Mientras el mundo se desmorona victima de la incertidumbre financiera tras la inesperada victoria del republicano Donald Trump en las presidenciales estadounidenses del pasado 8 de noviembre, Wall Street estalló en júbilo.

Si bien, no es la única bolsa de valores del mundo que muestra avances importantes, sí es el índice bursátil más influyente el que refleja un incremento inusitado. Tan solo la semana pasada todos los indicadores de Wall Street terminaron en niveles históricos, algo pocas veces visto.

El Dow Jones ha ganado 4.88 por ciento, equivalente a 892.54 puntos, desde el cierre del pasado 7 de noviembre, un día antes de las elecciones, ya se instala arriba de los 19 mil puntos y las posibilidades de que siga subiendo con cada día más amplias, aun en el escenario de pequeñas correciones o periodos de toma de beneficios.

Pero, ¿qué fue lo que pasó?, ¿porqué reaccionó de tal manera la bolsa de Nueva York?, básicamente hay dos razones por las que Wall Street le dio la bienvenida a Trump con esa tendencia, las mencionamos y luego las explicamos:

1) Trump habla y piensa como Wall Street, es uno de los suyos 2) Menos impuestos y más infraestructura, el New Deal que los mercados compraron

Trump habla y piensa como Wall Street

Si alguna ventaja tenía Donald Trump frente a Hillary Clinton era su origen; mientras una estaba curtida en tomar decisiones estratégicas desde un punto cercano a la oficina Oval de la Casa Blanca (lo cual era muy favorable), el otro se encargó por años de hacer crecer un patrimonio, de generar riqueza (lo cual a los ojos de Wall Street es muy bueno).

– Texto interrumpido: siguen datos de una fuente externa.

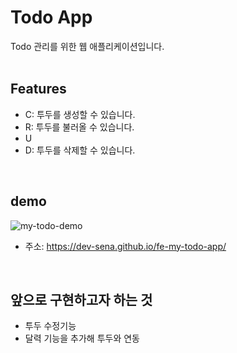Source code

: # Todo App

Todo 관리를 위한 웹 애플리케이션입니다.
<br />
<br />


## Features
- C: 투두를 생성할 수 있습니다.
- R: 투두를 불러올 수 있습니다.
- U
- D: 투두를 삭제할 수 있습니다.
<br />

## demo
![my-todo-demo](https://user-images.githubusercontent.com/111357232/208041057-0d465fb6-2cae-4632-ae53-0e5f5bf79aef.gif)
- 주소: https://dev-sena.github.io/fe-my-todo-app/
<br />

## 앞으로 구현하고자 하는 것
- 투두 수정기능
- 달력 기능을 추가해 투두와 연동
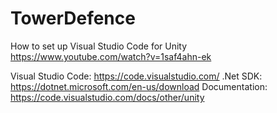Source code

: # TowerDefence

How to set up Visual Studio Code for Unity https://www.youtube.com/watch?v=1saf4ahn-ek

Visual Studio Code: https://code.visualstudio.com/
.Net SDK: https://dotnet.microsoft.com/en-us/download
Documentation: https://code.visualstudio.com/docs/other/unity
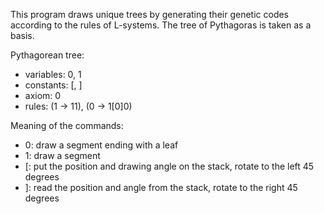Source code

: This program draws unique trees by generating their genetic codes according to the rules of L-systems. The tree of Pythagoras is taken as a basis.

Pythagorean tree:
- variables: 0, 1
- constants: [, ]
- axiom: 0
- rules: (1 → 11), (0 → 1[0]0)

Meaning of the commands:
- 0: draw a segment ending with a leaf
- 1: draw a segment
- [: put the position and drawing angle on the stack, rotate to the left 45 degrees
- ]: read the position and angle from the stack, rotate to the right 45 degrees
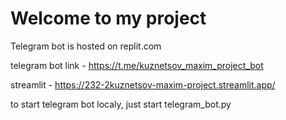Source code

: # Welcome to my project
Telegram bot is hosted on replit.com 
  
telegram bot link - https://t.me/kuznetsov_maxim_project_bot
   
streamlit - https://232-2kuznetsov-maxim-project.streamlit.app/
   
to start telegram bot localy, just start telegram_bot.py
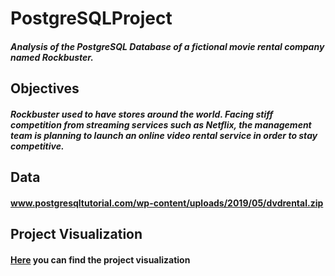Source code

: # PostgreSQLProject
##### Analysis of the PostgreSQL Database of a fictional movie rental company named Rockbuster.
## Objectives
##### Rockbuster used to have stores around the world. Facing stiff competition from streaming services such as Netflix, the management team is planning to launch an online video rental service in order to stay competitive.
## Data
#### www.postgresqltutorial.com/wp-content/uploads/2019/05/dvdrental.zip
## Project Visualization
####  [Here](https://public.tableau.com/app/profile/shirin3755/viz/3_10Geographicdistributionofcustomerandpayment/Sheet1) you can find the project visualization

Mientras una conocía los entretelones de alto nivel en la política estadounidense, otro navegaba en los mares empresariales de las cúpulas corporativas de Estados Unidos. Mientras una era custodiada por los servicios secretos de Estados Unidos, al grado de que se supo con antelación el uso indebido de su correo personal siendo Secretaria de Estado, el otro se encargó de aprovechar las fragilidades del sistema tributario de su país, con lo que se ahorró muchos millones de dólares en impuestos, los cuales seguro reinvirtió en sus múltiples negocios.

Mientras una tomaba la Casa Blanca primero como primera dama, después como funcionaria de alto nivel del presidente en turno, y pretendía seguir allí despachando desde la oficina de la que alguna vez su marido administró al país, el otro se encargó de hacer crecer una fortuna con la que compró un viejo edificio (el Bonwit Teller) ubicado en la legendaria quinta avenida de Manhattan, símbolo del poderío económico de Estados Unidos, para derrumbarlo y edificar en su lugar la joya de su imperio corporativo a la que puso su apellido, por si alguna duda quedaba de lo que el poder significa para este magnate: La Torre Trump (Trump Tower).

La llegada de uno de los suyos al máximo poder en Estados Unidos no podría deparar otra cosa, sobre todo porque se quiera reconocer o no (paradojas del destino), Estados Unidos está en una época de expansión económica, no a las tasas deseadas, pero crece. Trump es un empresario sí, pero sobre todo es un inversionista, existen ligeras diferencias en ambos términos.

Si el emprendedor es un bendecido por el mercado, el inversionista, aquel que busca las oportunidades de generar riqueza en todo momento, lo es todavía más. Trump no podría ser recibido de otra manera por el mercado, tenía que haber júbilo porque siempre habían llegado al poder amigos de Wall Street, pero nunca había llegado un integrante de la comunidad financiera-empresarial en pleno; Donald Trump será la personificación de Wall Street en la Oficina Oval de la Casa Blanca.

El Lobo de Wall Street

Trump prometió menos impuestos y más infraestructura; traducido a la jerga de Wall Street se oye de la siguiente manera:

“Amigos financieros, les prometo que como presidente bajaré los impuestos para que haya más recursos disponibles para la inversión y el ahorro, además de que me dedicaré a fomentar la obra pública y privada, con el fin de reanimar a la economía con más empleo y crecimiento”: Atentamente, Donald Trump

Eso es música para los oídos de cualquier integrante de los mercados financieros, no sabemos si lo logrará, pero son palabras que los mercados financieros aplauden a rabiar; por si fuera poco, lo dice alguien que sabe de riqueza, no son palabra de un improvisado.

No queremos decir que Trump es lo mejor que pudo suceder, nadie conoce el destino, lo que sí aseguramos es que llegó a la Casa Blanca el candidato que más sabe sobre generar riqueza, incluso con triquiñuelas, mientras otros mercados y economías entraron en una fase de incertidumbre, en Nueva York parecen aplaudir la llegada a la cumbre del Lobo de Wall Street.